The lawsuit describes various detrimental effects of this success. Chief among them is the death toll. It alleges that "prescription opiod use contributed to 16,651 overdose deaths in 2010" across the United States. Orange County contends that their own death toll was about 180. 

The plaintiff counties contend that the defendant's actions violated multiple California state laws, and they seek "restitution, civil penalties and attorneys' fees costs and expenses" as well as injunctive relief to "cease their unlawful promotion of opiods, to correct their misrepresentations, and to abate the public nuisance they have created."

There will be debate about whether a company can be sued for their sale and distribution of a produce that is legal under Federal law. Some already question this. Some point specifically at recent litigation in which the makers of Zohydro successfully challenged state attempts to restrict their product's distribution. The argument for such protection from state intervention is called "preemption," where the existence of Federal regulation pursuant to some constitutionally enumerated power preempts the state from otherwise regulating. 

The California case will likely be watched with interest. If the complaint survives defense motions to dismiss and for summary judgement (that is the case is not dismissed by a judge before it can get to a jury), there is some possibility other counties or even municipalities may file similar suits in other state courts. There are 3,141 counties in the country, each filing a similar lawsuit would equate to a significant volume of litigation. 

Is the kind of behavior alleged in the current lawsuit something that a jury or juries would find inappropriate? If the California county's lawsuits are successful, might individuals or individual's estates begin to file lawsuits for damages from use of opiods? Is there any potential that the country could see litigation with similarities to the tobacco litigation that has been seen in recent years?

A jury in 2010 awarded a widow $75 million from four tobacco companies. In August 2013, another verdict awarded $37 million. These findings despite the fact that the subject of the lawsuits, tobacco, was perfectly legal under Federal law. In some of those lawsuits, the plaintiffs allege that tobacco companies engaged in marketing campaigns that were deceptive. 

The Supreme Court has declined the tobacco company's argument that they are entitled to protection from "preemption." Tobacco has faced many state law claims. There are currently some 8,000 estimated tobacco lawsuits pending in Florida alone. 

When the states first sued big tobacco, there were those who said the suits would never work. The tobacco companies settled with the states for a payout that will be at least $200 billion. Will the first two counties in the country prevail in their claims for damages related to opiods? Will their lawsuit lead to a cascade of claims as was seen in tobacco litigation? 

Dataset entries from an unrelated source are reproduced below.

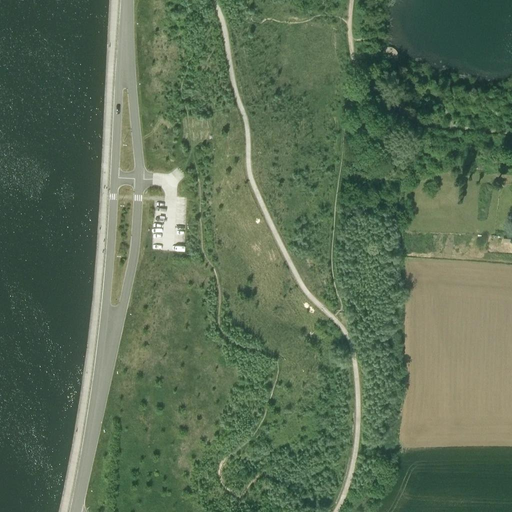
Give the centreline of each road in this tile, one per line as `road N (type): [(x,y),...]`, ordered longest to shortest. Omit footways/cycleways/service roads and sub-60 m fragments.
road 1 (track): [(353,60),(332,239),(334,318)]
road 2 (track): [(511,131),(403,114),(353,60)]
road 3 (tertiary): [(106,333),(73,511)]
road 4 (tertiary): [(106,333),(132,253),(137,173)]
road 5 (tertiary): [(112,172),(106,333)]
road 6 (tertiary): [(137,173),(124,52)]
road 7 (tertiary): [(124,52),(112,172)]
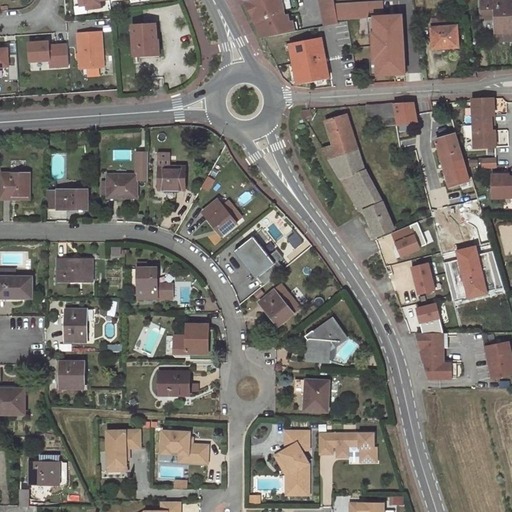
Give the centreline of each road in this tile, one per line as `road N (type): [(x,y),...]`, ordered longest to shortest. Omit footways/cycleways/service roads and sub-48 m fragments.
road 1 (residential): [(233,511),(236,414),(245,389),(236,327),(201,262),(130,233),(0,232)]
road 2 (secondary): [(437,511),(397,360),(355,277),(298,199)]
road 3 (residential): [(470,85),(275,99)]
road 4 (secondary): [(155,112),(0,122)]
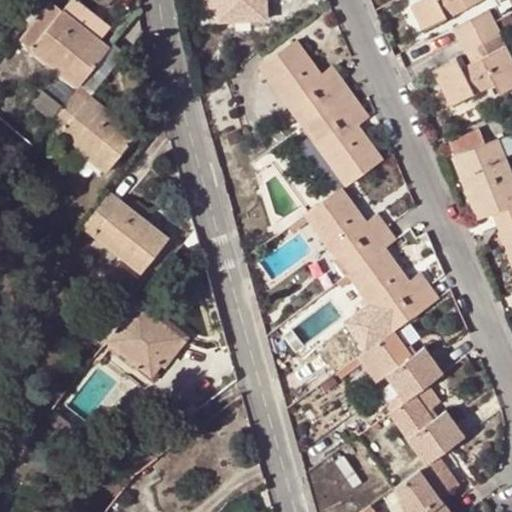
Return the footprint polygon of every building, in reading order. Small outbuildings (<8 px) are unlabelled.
[(51,0),(20,39),(79,85),(110,46),(101,39),(63,9),(51,0)] [(217,19),(220,19),(267,17),(265,0),(215,0),(216,4),(217,19)] [(472,4),(478,14),(488,9),(496,5),(493,0),(418,0),(410,4),(423,28),(439,21),(472,4)] [(452,28),(478,14),(472,4),(439,21),(444,31),(452,28)] [(495,21),(488,9),(478,14),(452,28),(458,40),(495,21)] [(500,92),(511,86),(511,55),(495,21),(458,40),(464,52),(477,46),(482,57),(462,67),(457,58),(433,69),(450,104),(495,82),(500,92)] [(303,122),(349,88),(332,65),(318,75),(293,40),(261,65),(303,122)] [(355,125),(368,114),(349,88),(303,122),(346,183),(380,158),(355,125)] [(43,89),(33,102),(53,118),(63,106),(43,89)] [(138,132),(91,94),(87,99),(75,90),(63,106),(53,118),(65,127),(60,133),(107,170),(138,132)] [(479,217),(494,211),(500,225),(511,219),(511,179),(496,138),(484,142),(478,128),(449,140),(479,217)] [(307,211),(311,218),(352,274),(385,251),(381,244),(394,234),(377,212),(363,220),(339,188),(317,203),(307,211)] [(83,223),(120,253),(125,247),(145,264),(168,235),(110,190),(83,223)] [(293,231),(311,218),(307,211),(288,224),(293,231)] [(511,219),(500,225),(511,255),(511,219)] [(145,264),(125,247),(120,253),(141,269),(145,264)] [(417,274),(407,281),(385,251),(352,274),(355,279),(392,331),(394,329),(435,299),(417,274)] [(355,279),(352,274),(338,284),(341,289),(355,279)] [(138,300),(108,337),(153,373),(184,335),(138,300)] [(392,331),(367,349),(386,375),(405,400),(416,392),(428,383),(443,372),(424,346),(413,355),(394,329),(392,331)] [(112,346),(106,341),(93,357),(99,362),(112,346)] [(386,375),(367,349),(362,353),(357,356),(376,382),(386,375)] [(435,416),(446,408),(428,383),(416,392),(435,416)] [(438,453),(465,434),(446,408),(435,416),(416,392),(405,400),(388,412),(426,463),(433,457),(438,453)] [(149,410),(135,428),(152,441),(170,428),(149,410)] [(452,472),(438,453),(433,457),(426,463),(420,467),(394,486),(412,511),(452,511),(441,495),(454,486),(446,476),(452,472)] [(446,476),(454,486),(459,482),(452,472),(446,476)]
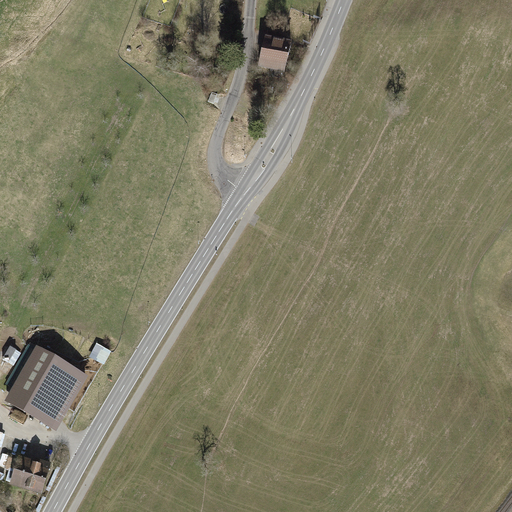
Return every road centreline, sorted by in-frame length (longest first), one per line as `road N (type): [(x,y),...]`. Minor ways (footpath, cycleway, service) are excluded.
road 1 (secondary): [(53,511),(245,193)]
road 2 (secondary): [(245,193),(303,95),(344,0)]
road 3 (tertiary): [(245,193),(224,178),(214,155),(240,77),(252,0)]
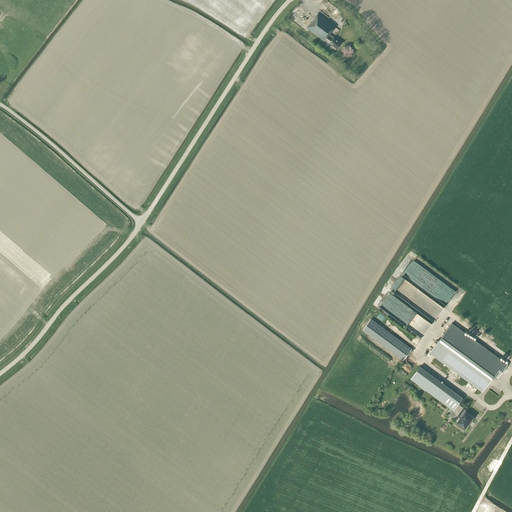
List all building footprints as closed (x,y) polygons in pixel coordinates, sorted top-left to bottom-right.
[(320,11),(329,18),(336,9),(327,1),(320,11)] [(325,40),(336,49),(341,43),(330,34),(335,27),(317,13),(306,28),(324,41),(325,40)] [(405,285),(410,289),(413,285),(408,282),(409,280),(402,276),(400,280),(406,284),(405,285)] [(392,291),(389,296),(399,300),(400,300),(401,301),(403,297),(392,291)] [(380,312),(377,316),(383,321),(386,317),(380,312)] [(410,349),(370,320),(363,330),(403,359),(410,349)] [(451,324),(430,352),(483,391),(495,374),(498,377),(507,365),(451,324)] [(470,421),(473,417),(467,412),(468,410),(464,407),(463,408),(458,404),(462,398),(420,367),(411,379),(453,410),(454,409),(462,415),(457,422),(465,428),(468,424),(471,421),(470,421)]
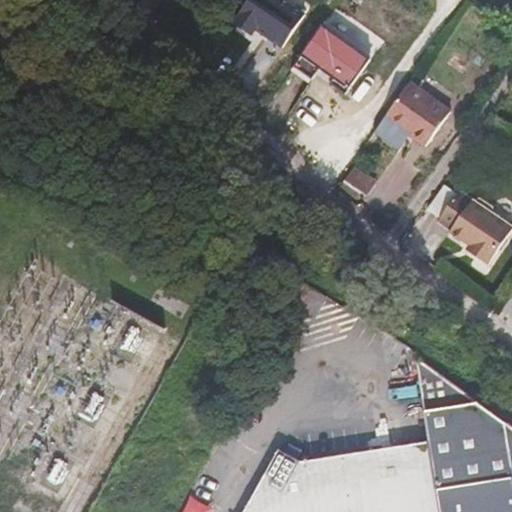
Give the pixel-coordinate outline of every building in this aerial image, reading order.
[(408,85),(374,133),(387,143),(397,129),(409,138),(424,149),(449,115),(408,85)] [(400,151),(409,138),(397,129),(387,143),(400,151)] [(345,183),(365,199),(378,184),(358,167),(345,183)] [(462,189),(441,219),(454,228),(452,231),(471,244),(468,247),(491,264),(511,234),(511,225),(495,213),(493,205),(482,197),(474,199),(462,189)] [(439,511),(511,511),(511,429),(485,410),(415,361),(428,443),(439,511)] [(439,511),(428,443),(301,463),(286,454),(280,451),(246,511),(439,511)] [(291,446),(286,454),(301,463),(305,454),(291,446)] [(188,495),(181,511),(209,511),(212,504),(188,495)]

How many jury verdicts would it take to erase an $8 billion annual revenue from opiod sales?  Well, at 16,651 deaths alleged per year, it would only take about $481,000 in damages in each death case to erase all of that revenue (not profit, revenue). Of course this presumes that only the death cases would be pursued, but it is possible that there would be others in the marketplace who would claim damage from their use and or addiction despite not having suffered death. 


If a jury agrees that these companies opened "floodgates to epidemic of addiction," will the California litigation likewise open the floodgates of litigation against the companies that allegedly engaged in the marketing campaign to change perceptions of opioids? Will the physicians who were persuaded by that alleged marketing campaign be swept up in the flood?

Currently we hear attorney ads on the television seeking response by those injured by various medical devices, services, and medications. Will opiods be the next "big thing" in litigation? Time will tell, as the attorneys watch the developments in California. As Lewis Carroll wrote of Alice's trip down the rabbit hole, things just get "curiouser and curiouser."